In 1975 his wife, Joyce, died of cancer after a long illness and David bought and lovingly re?furbished a 90ft. sailing barge, ‘Jock’ where he lived, hosting exhibitions and dinners. His impromptu – and extremely lively – parties are still famous to this day. In 1982 David sold ‘Jock’ and bought an 85ft. long Dutch Barge, ‘Zwerver’, on which he lived until 1992, when he moved in with his long-time partner, the actress Marlene Sidaway.

Following the death of Bill Alexander, the secretary of the IBA in 2000, David was at the forefront in pressing for the admission of family members and friends, leading to the establishment of a new charitable organisation, the International Brigade Memorial Trust (IBMT), for which he continued to donate considerable time and money. In November of the same year, the ‘articulate, poetry-loving 84 year old’ was amongst a number of Spanish veterans photographed and interviewed for a special piece in The Guardian.

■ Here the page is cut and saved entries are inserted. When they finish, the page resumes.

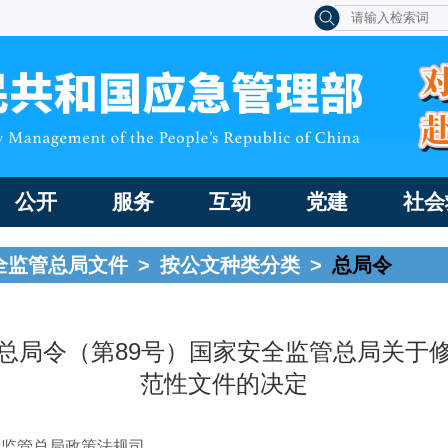
公开
服务
互动
党建
社会
全监管总局文件
>
按公文种类分类
>
总局令
总局令（第89号）国家安全监管总局关于
范性文件的决定
全监管总局政策法规司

David continued to write poetry throughout his life and eventually, a collection, The Tilting Planet, was published early in 2005. When, at the launch of the book of his poems a number of them were read by a number of well-known actors and actresses out to a packed audience, even David- always fiercely determined to downplay his own importance- could not disguise his pleasure and pride. This was to be David’s last public appearance.

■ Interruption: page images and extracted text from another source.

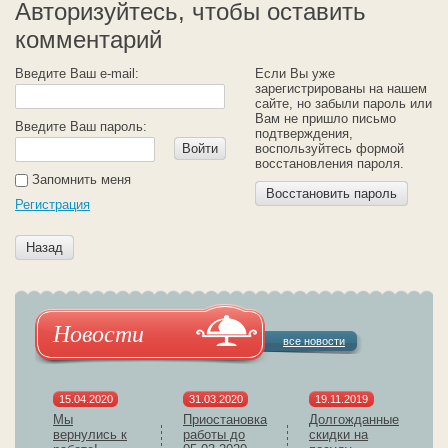
Авторизуйтесь, чтобы оставить
комментарий
Введите Ваш e-mail:
Если Вы уже
зарегистрированы на нашем
сайте, но забыли пароль или
Вам не пришло письмо
Введите Ваш пароль:
подтверждения,
Войти
воспользуйтесь формой
восстановления пароля.
Запомнить меня
Восстановить пароль
Регистрация
Назад
Новости
все новости
15.04.2020
31.03.2020
19.11.2019
Мы
Приостановка
Долгожданные
вернулись к
работы до
скидки на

The International Brigades and Spain’s struggle for democracy remained David’s abiding passions and his work on the committees of the IBA and later the IBMT were an important part of this, where David’s cantankerous charm reflected a singular impatience for protocol. But it was in his poetry, that David Marshall’s true, sensitive nature was revealed:

I sing of my comrades
That once did sing
In that great choir at Albacete
Before the battle.
Rank after rank
Of the young battalions
Singing the Internationale
They came from every corner of the earth
So many men from distant lands
Each with his private history
Of Spain’s Republic.

Along slow roads to Spain – at last a star
For desperate men, sensing the gathering storm
And we that fought to warn a watching world
Were called false prophets by appeasers
Yet we fought for the poor of the world.

Our lullabies were soldiers’ songs
Dead in the mud of the trenches
Sung by sad women to the sons of the fallen.
And remembered in Remembrance Day long past
After the thudding drum and shriek of bugles
I listened to the slow lament
For brothers, sons and lovers lost.
It is the sadness in the singing,
The undertones of woe,
The deep vein of grief
That throbs throughout my generation.

David Marshall, International Brigader and poet, 27 March 1916 to 19 October 2005.